How to get Greece back on its feet

Marshall Plan-style growth initiative needs international support

by Plutarchos Sakellaris in Athens

Tue 21 Jul 2015

Greece needs the combined forces of three large international financial institutions in an action programme to get back on its feet and restore the economy after the devastating downturn of the past five years. I hope that agreement will be reached in the next few weeks on Greece’s third bail-out package. My country will need much more support under a Marshall Plan-style growth contract between Greece, its official creditors and the international community.

This requires the involvement of the European Investment Bank, the International Finance Corporation and the European Bank for Reconstruction and Development. These IFIs should send staff to Greece to put ‘boots on the ground’. I recommend that they work closely with a coordination and facilitation office in the Athens prime minister’s office to facilitate interaction with the Greek administration.

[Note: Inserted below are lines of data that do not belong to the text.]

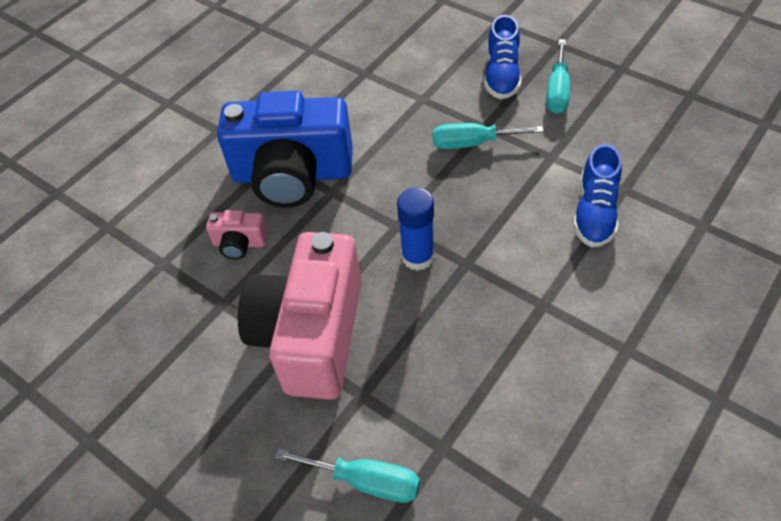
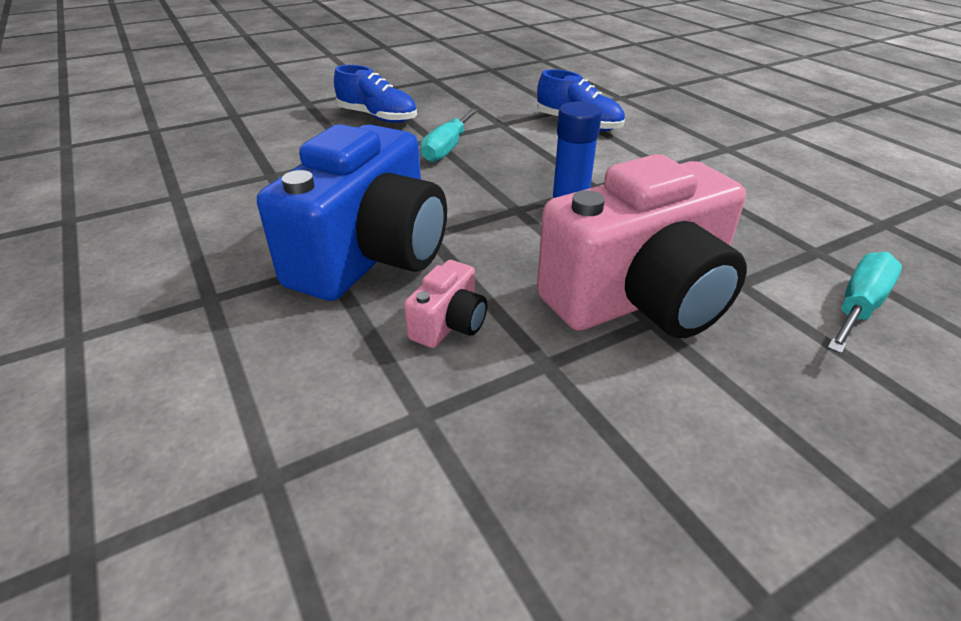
camera: 70 degrees left, 15 degrees down
(311, 335) = (640, 299): pink camera -> pink camera turned 60 degrees counterclockwise
(557, 91) = (428, 103): turquoise screwdriver -> none

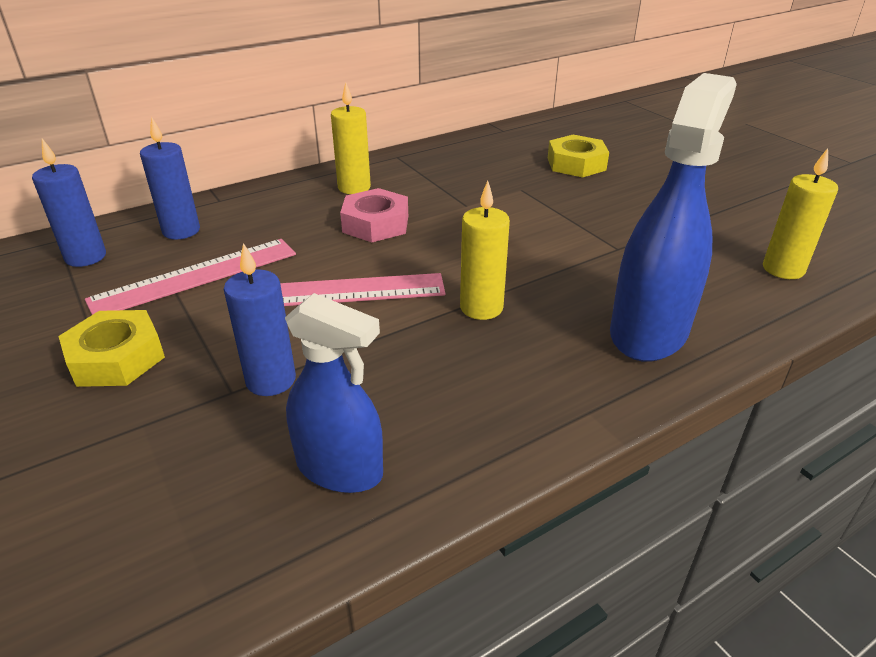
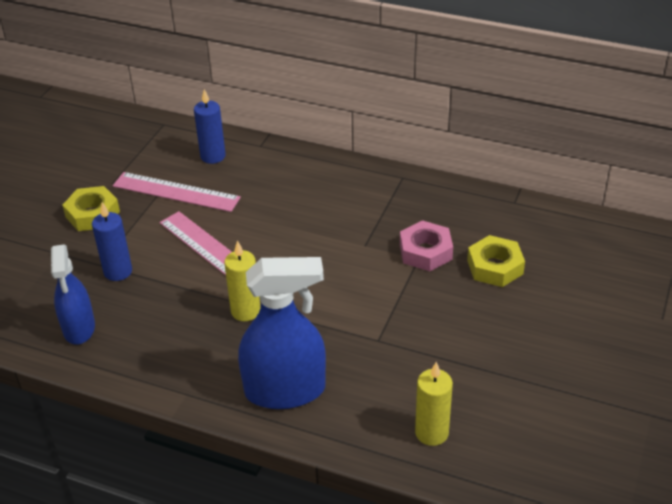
camera: 55 degrees right, 5 degrees up
(86, 257) = (157, 145): blue candle -> none
(354, 187) = (334, 186): yellow candle -> none
(376, 224) = (297, 221): pink nut -> pink nut (425, 251)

The aim should be to go beyond stabilising and consolidating the Greek economy. The country needs to return to reasonable levels of growth. The essential pillars of a new economic contract are deep and multifaceted structural reform, less fiscal austerity coupled with restructuring of the public debt, fixing the Greek banking system to restore lending, and promoting investment.

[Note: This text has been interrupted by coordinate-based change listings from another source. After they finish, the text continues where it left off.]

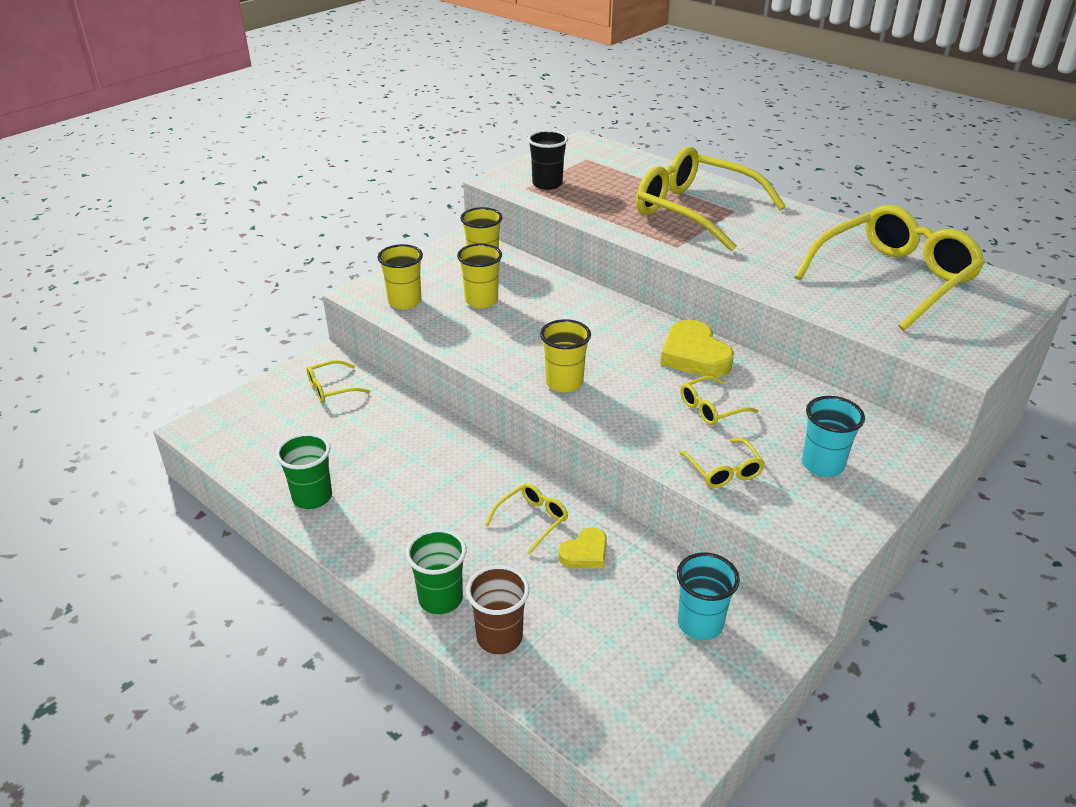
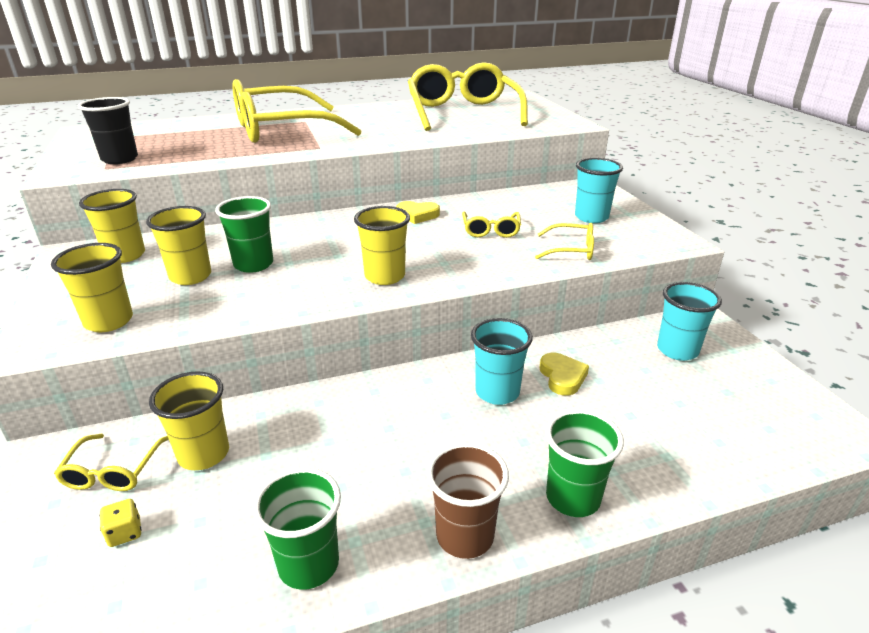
camera: 60 degrees left, 5 degrees down
(294, 419) = (125, 533): none -> yellow dice
(367, 413) = (204, 454): none -> yellow cup
(499, 637) = (649, 471): brown cup -> brown cup (465, 536)
(522, 317) = (253, 264): none -> green cup
(532, 520) = (497, 392): yellow glasses -> turquoise cup
(694, 355) = (417, 215): yellow heart -> yellow heart, size x0.58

The institutions should commit to Greek programmes extending beyond the usual menu available to developed economies. The EIB would concentrate on advice on preparing infrastructure and large investment projects as well as on policy reforms to allow these projects to become sustainable and bankable. The IFC, from the World Bank Group, is needed to help resolve the difficulties from non-performing loans. The EBRD would help with privatisations and bank recapitalisation.

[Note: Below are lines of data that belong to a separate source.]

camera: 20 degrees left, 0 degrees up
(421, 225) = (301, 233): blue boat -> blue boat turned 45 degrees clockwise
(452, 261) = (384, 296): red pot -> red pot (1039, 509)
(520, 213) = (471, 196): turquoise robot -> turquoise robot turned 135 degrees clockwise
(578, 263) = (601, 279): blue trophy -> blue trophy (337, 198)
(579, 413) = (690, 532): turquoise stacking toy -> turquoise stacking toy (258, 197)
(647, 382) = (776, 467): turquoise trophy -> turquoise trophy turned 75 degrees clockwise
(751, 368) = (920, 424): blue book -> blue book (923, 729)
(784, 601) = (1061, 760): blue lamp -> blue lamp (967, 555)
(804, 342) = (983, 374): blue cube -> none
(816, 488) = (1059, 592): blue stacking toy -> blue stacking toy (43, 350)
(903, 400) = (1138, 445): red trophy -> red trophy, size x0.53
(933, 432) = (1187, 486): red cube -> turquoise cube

Greece has a lot of assets for harnessing growth. But it has to recover from a loss of income comparable to the 1929-33 US depression. In the last few days, some positive steps have been taken to end this freefall. The good news is that, with the right programmes, Greece can prosper. The country has a large pool of highly educated young people, many of whom are now idle, who can be employed in ventures such as in high technology and life sciences.

A second asset is its geographical position. Greece is the entry point in Europe for China’s New Silk Road. Further Chinese involvement in Greece is natural. Greece is part of the ‘southern gas corridor’, an essential component of the EU’s energy strategy. Greece’s cultural heritage, biodiversity and climate create opportunities in high value-added tourism, natural cosmetics, specialised agriculture and agribusiness.

There is a place, too, for energy and environment infrastructure. Privatisations may play a significant role in generating new investment and economic activity. The investment plan launched by Jean-Claude Juncker, the European Commission president, administered by the EIB, will help fund strategic investment across Europe. Nowhere is it needed more than in Greece, as a pool of investment funding designed to attract other sources of funding from sovereign funds, pension funds and private equity.

Once Greece stabilises its sovereign finances, attention will switch to the country’s investment challenges and opportunities. The IFIs will play a crucial role in helping increase the availability of bankable projects and in working with the Greek government to create a better environment for business to flourish

Plutarchos Sakellaris is a professor at Athens University of Economics and Business and a former vice president of the European Investment Bank.